▶ [WHAT THIS TASK INVOLVES]
In the records below, find every line with the word "semana" and copy it.
(THE RECORDS Opens)
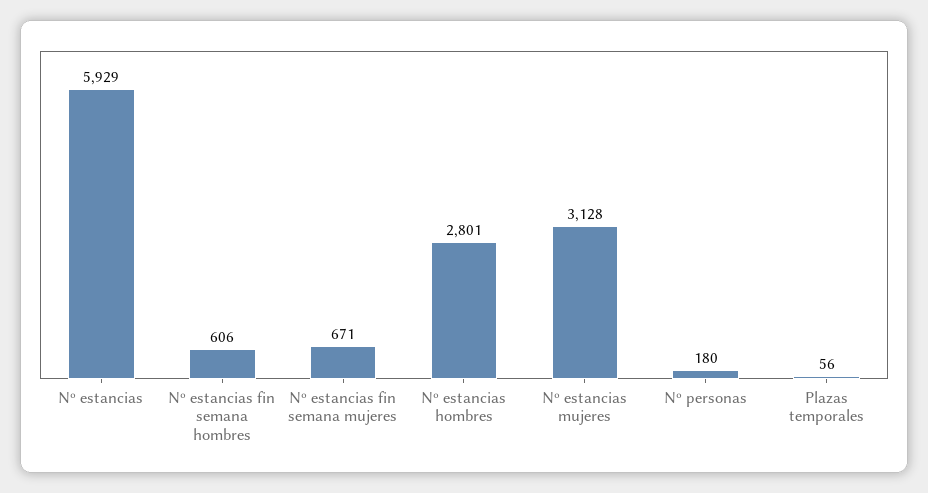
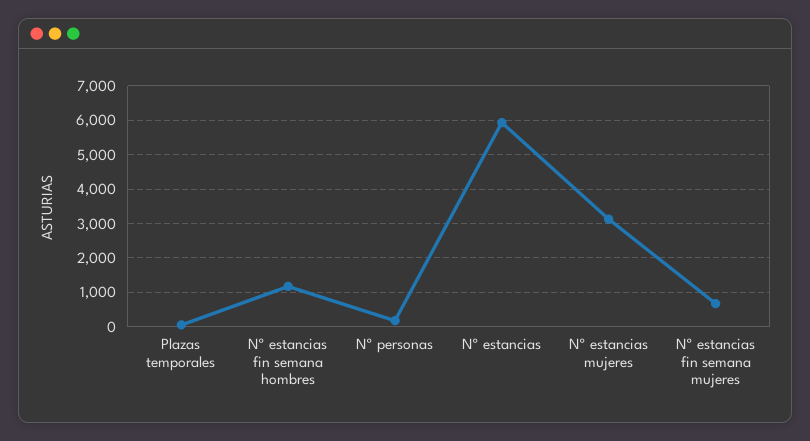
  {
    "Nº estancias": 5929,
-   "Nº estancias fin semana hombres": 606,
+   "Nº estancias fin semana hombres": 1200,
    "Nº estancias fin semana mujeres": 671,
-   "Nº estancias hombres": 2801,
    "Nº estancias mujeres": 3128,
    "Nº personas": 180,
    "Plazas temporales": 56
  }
(THE RECORDS Closes)
(THE RECORDS Opens)
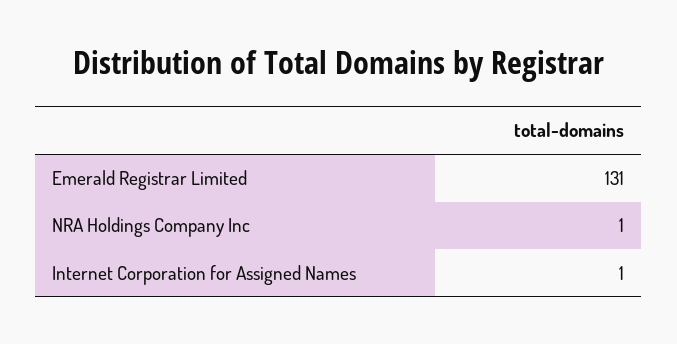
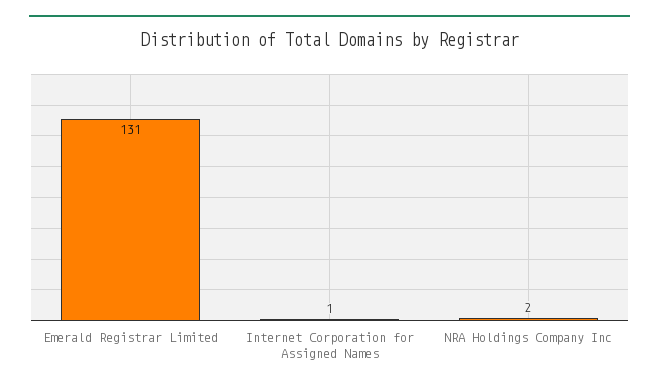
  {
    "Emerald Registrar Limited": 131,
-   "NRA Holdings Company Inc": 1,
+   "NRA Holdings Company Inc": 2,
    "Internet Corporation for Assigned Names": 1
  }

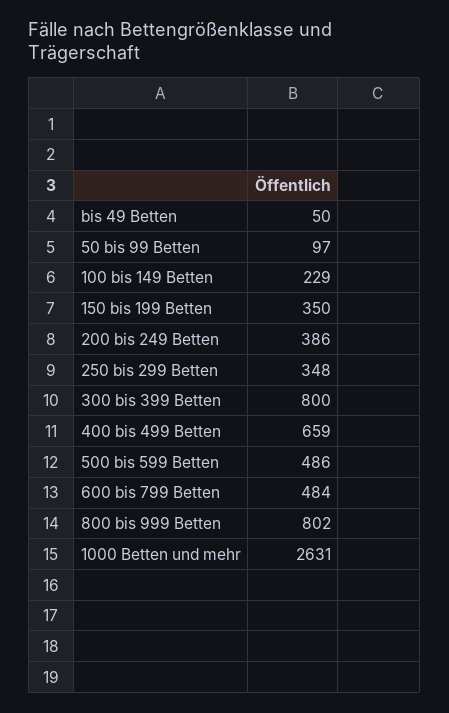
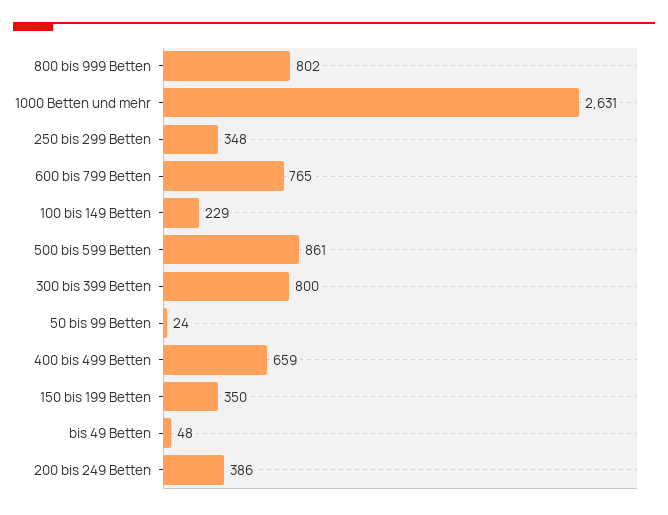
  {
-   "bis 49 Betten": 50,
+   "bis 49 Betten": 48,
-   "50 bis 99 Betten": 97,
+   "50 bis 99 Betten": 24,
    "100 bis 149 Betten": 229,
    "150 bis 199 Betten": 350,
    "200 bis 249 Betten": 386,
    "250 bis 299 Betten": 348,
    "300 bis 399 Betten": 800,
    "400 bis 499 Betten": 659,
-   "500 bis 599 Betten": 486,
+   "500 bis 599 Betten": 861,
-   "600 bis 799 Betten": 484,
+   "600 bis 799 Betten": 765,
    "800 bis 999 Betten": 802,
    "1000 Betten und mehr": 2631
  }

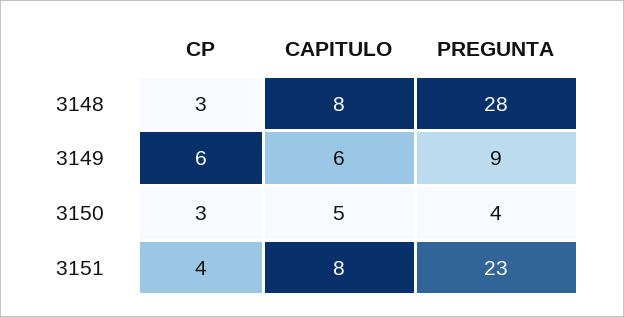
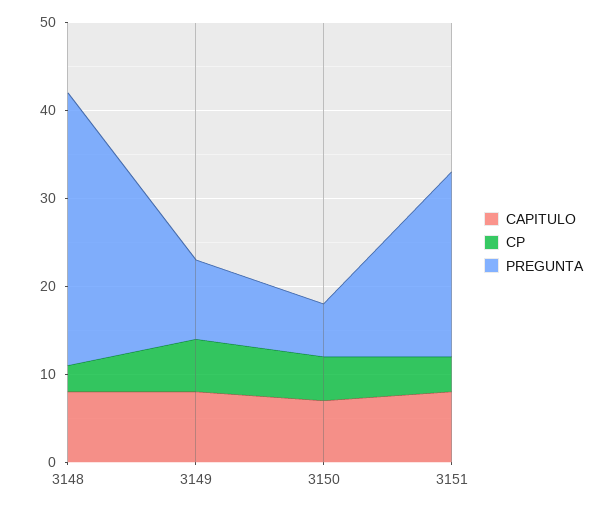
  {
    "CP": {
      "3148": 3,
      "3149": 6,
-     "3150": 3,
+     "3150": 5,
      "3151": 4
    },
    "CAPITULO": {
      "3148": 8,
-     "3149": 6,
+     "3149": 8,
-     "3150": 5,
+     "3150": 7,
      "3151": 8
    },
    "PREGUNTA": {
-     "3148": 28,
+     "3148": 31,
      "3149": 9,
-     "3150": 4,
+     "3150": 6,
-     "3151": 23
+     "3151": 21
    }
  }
(THE RECORDS Closes)
▶ [EXERCISE OUTPUT]
-   "Nº estancias fin semana hombres": 606,
+   "Nº estancias fin semana hombres": 1200,
    "Nº estancias fin semana mujeres": 671,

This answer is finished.